← Blog
Typo-aware email search in PostgreSQL
- Databases
- PostgreSQL
- Search
- TypeScript
Here’s the life of a customer support agent: a customer can’t find their order. You ask for their email, they say john.smith@gmail.com, you search for it, and… nothing. Turns out there’s a typo and the actual record is jhn.smith@gmial.con. If emails are not verified than the row just sits in your database forever.
Customer support needs to find that account anyway and they ask for your help. So we need email search is resilient to typos: gmial instead of gmail, .con instead of .com.
There’s also a second, sneakier requirement. When support searches for foo@gmail.com, they want the foo-ish accounts on Gmail - not every single one of the millions of @gmail.com users in the table. Fuzzy matching the whole email string handles the first requirement and completely fails the second. We’ll need to be a bit smarter than “throw it all at a similarity function”.
This is all doable in plain PostgreSQL.
LIKE is not enough
The obvious first attempt:
SELECT * FROM customers WHERE email ILIKE '%john.smith@gmail.com%';
This needs the substring to be exactly right. One wrong letter and you get zero rows. ILIKE is for “I know part of it”, not “I know roughly what it looks like”. For non exact matches we need trigram similarity.
pg_trgm to the rescue
A trigram is a three-character slice of a string - "john" breaks down into {" j", " jo", "joh", "ohn", "hn "} - and two strings that share a lot of trigrams are probably similar. PostgreSQL’s pg_trgm extension gives you similarity(a, b) returning a number from 0 to 1, and the % operator which is true when that similarity is above pg_trgm.similarity_threshold (default 0.3, tunable per session with set_limit() / SET_LIMIT).
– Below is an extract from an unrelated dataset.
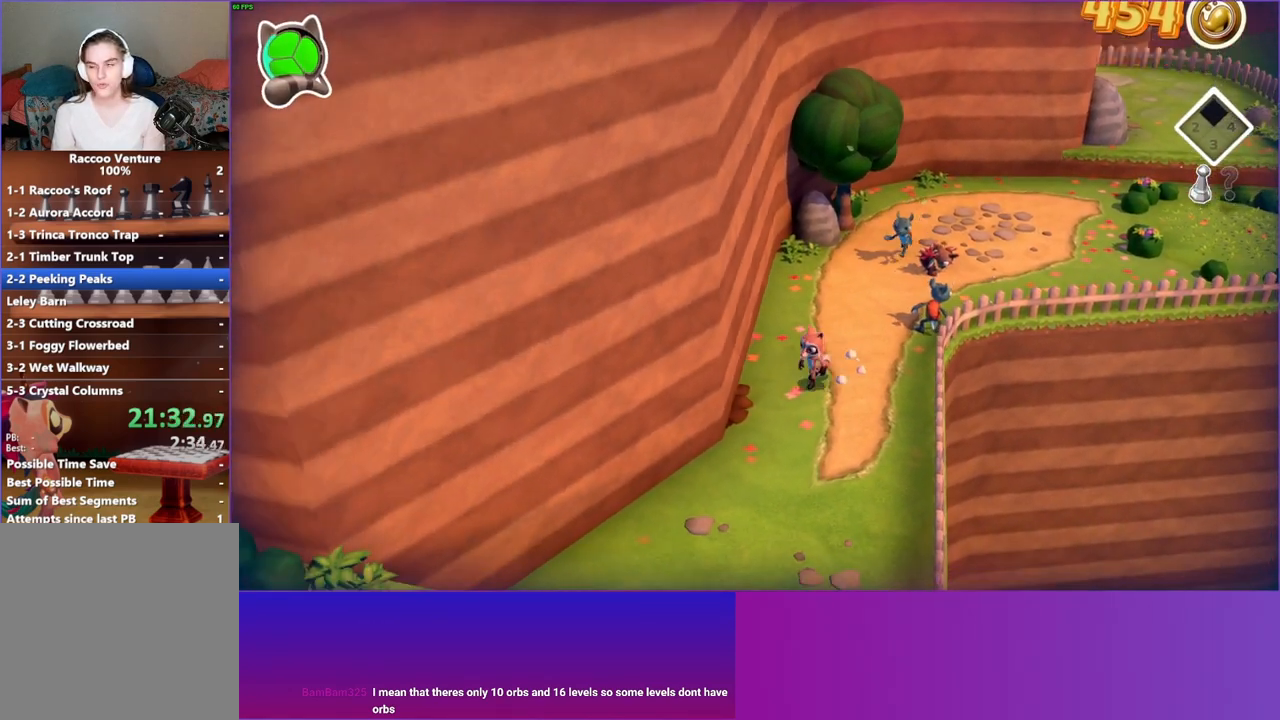
{"buttons": [], "left_stick": "down-left", "right_stick": "center", "events": []}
CREATE EXTENSION IF NOT EXISTS pg_trgm;
SELECT similarity('jhn.smith@gmial.con', 'john.smith@gmail.com'); -- ~0.5
0.5 - comfortably above the default threshold. The typo’d email and the real one are “similar” as far as Postgres is concerned. That’s the whole trick. Everything below is about making it fast and making it not return garbage.
Step 1: split the email when you store it
This is the important bit, so I’ll spend words on it.
The problem with email % 'foo@gmail.com' is that gmail.com is a huge trigram bucket. Half your table matches it. The trigram index returns half your table, Postgres throws away almost all of it, and you’ve turned an index lookup into a slow scan. The gmail.com part “poisons” the query.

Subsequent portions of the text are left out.